- WHAT TO PRODUCE: Pictures stay out of your copy, but everything else in the records below must be repeated exactly.
═════ DATA FOR THIS TASK
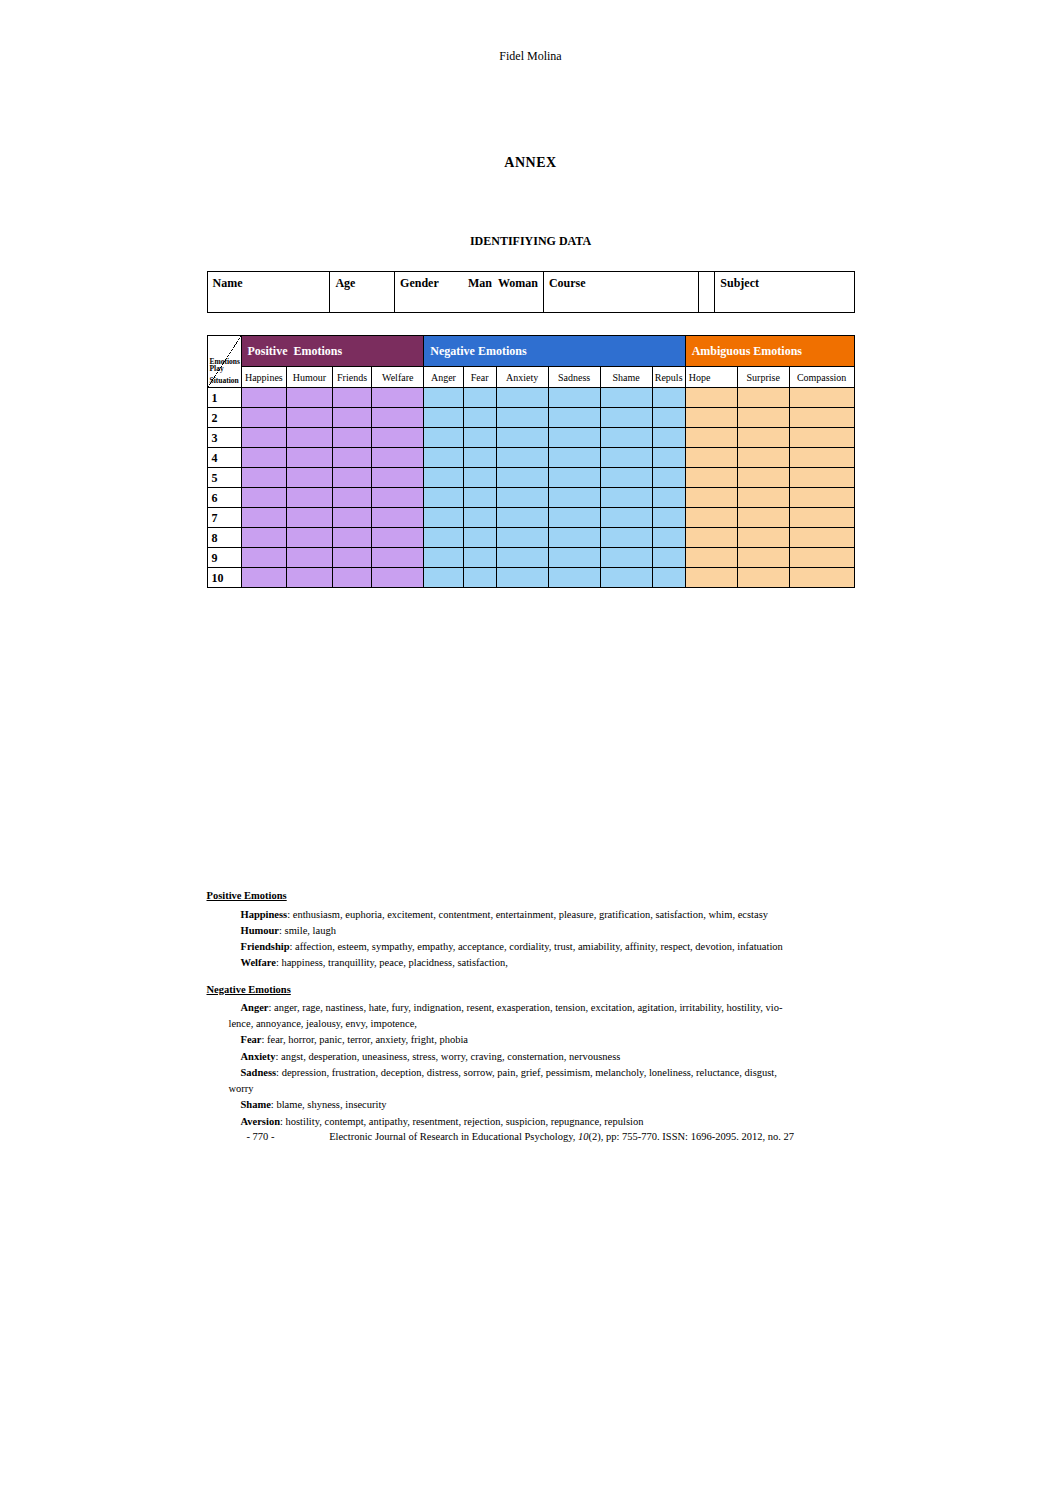Fidel Molina
ANNEX
IDENTIFIYING DATA
| Name | Age | Gender Man Woman | Course | | Subject |
| Emotions Play Situation | Positive Emotions | Negative Emotions | Ambiguous Emotions |
| --- | --- | --- | --- |
| Happines | Humour | Friends | Welfare | Anger | Fear | Anxiety | Sadness | Shame | Repuls | Hope | Surprise | Compassion |
| 1 | | | | | | | | | | | | | |
| 2 | | | | | | | | | | | | | |
| 3 | | | | | | | | | | | | | |
| 4 | | | | | | | | | | | | | |
| 5 | | | | | | | | | | | | | |
| 6 | | | | | | | | | | | | | |
| 7 | | | | | | | | | | | | | |
| 8 | | | | | | | | | | | | | |
| 9 | | | | | | | | | | | | | |
| 10 | | | | | | | | | | | | | |
Positive Emotions
Happiness: enthusiasm, euphoria, excitement, contentment, entertainment, pleasure, gratification, satisfaction, whim, ecstasy
Humour: smile, laugh
Friendship: affection, esteem, sympathy, empathy, acceptance, cordiality, trust, amiability, affinity, respect, devotion, infatuation
Welfare: happiness, tranquillity, peace, placidness, satisfaction,
Negative Emotions
Anger: anger, rage, nastiness, hate, fury, indignation, resent, exasperation, tension, excitation, agitation, irritability, hostility, vio-
lence, annoyance, jealousy, envy, impotence,
Fear: fear, horror, panic, terror, anxiety, fright, phobia
Anxiety: angst, desperation, uneasiness, stress, worry, craving, consternation, nervousness
Sadness: depression, frustration, deception, distress, sorrow, pain, grief, pessimism, melancholy, loneliness, reluctance, disgust,
worry
Shame: blame, shyness, insecurity
Aversion: hostility, contempt, antipathy, resentment, rejection, suspicion, repugnance, repulsion
- 770 - Electronic Journal of Research in Educational Psychology, 10(2), pp: 755-770. ISSN: 1696-2095. 2012, no. 27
══════════
- RESPONSE AREA:
Fidel Molina
ANNEX
IDENTIFIYING DATA
| Name | Age | Gender Man Woman | Course | | Subject |
| Emotions Play Situation | Positive Emotions | Negative Emotions | Ambiguous Emotions |
| --- | --- | --- | --- |
| Happines | Humour | Friends | Welfare | Anger | Fear | Anxiety | Sadness | Shame | Repuls | Hope | Surprise | Compassion |
| 1 | | | | | | | | | | | | | |
| 2 | | | | | | | | | | | | | |
| 3 | | | | | | | | | | | | | |
| 4 | | | | | | | | | | | | | |
| 5 | | | | | | | | | | | | | |
| 6 | | | | | | | | | | | | | |
| 7 | | | | | | | | | | | | | |
| 8 | | | | | | | | | | | | | |
| 9 | | | | | | | | | | | | | |
| 10 | | | | | | | | | | | | | |
Positive Emotions
Happiness: enthusiasm, euphoria, excitement, contentment, entertainment, pleasure, gratification, satisfaction, whim, ecstasy
Humour: smile, laugh
Friendship: affection, esteem, sympathy, empathy, acceptance, cordiality, trust, amiability, affinity, respect, devotion, infatuation
Welfare: happiness, tranquillity, peace, placidness, satisfaction,
Negative Emotions
Anger: anger, rage, nastiness, hate, fury, indignation, resent, exasperation, tension, excitation, agitation, irritability, hostility, vio-
lence, annoyance, jealousy, envy, impotence,
Fear: fear, horror, panic, terror, anxiety, fright, phobia
Anxiety: angst, desperation, uneasiness, stress, worry, craving, consternation, nervousness
Sadness: depression, frustration, deception, distress, sorrow, pain, grief, pessimism, melancholy, loneliness, reluctance, disgust,
worry
Shame: blame, shyness, insecurity
Aversion: hostility, contempt, antipathy, resentment, rejection, suspicion, repugnance, repulsion
- 770 - Electronic Journal of Research in Educational Psychology, 10(2), pp: 755-770. ISSN: 1696-2095. 2012, no. 27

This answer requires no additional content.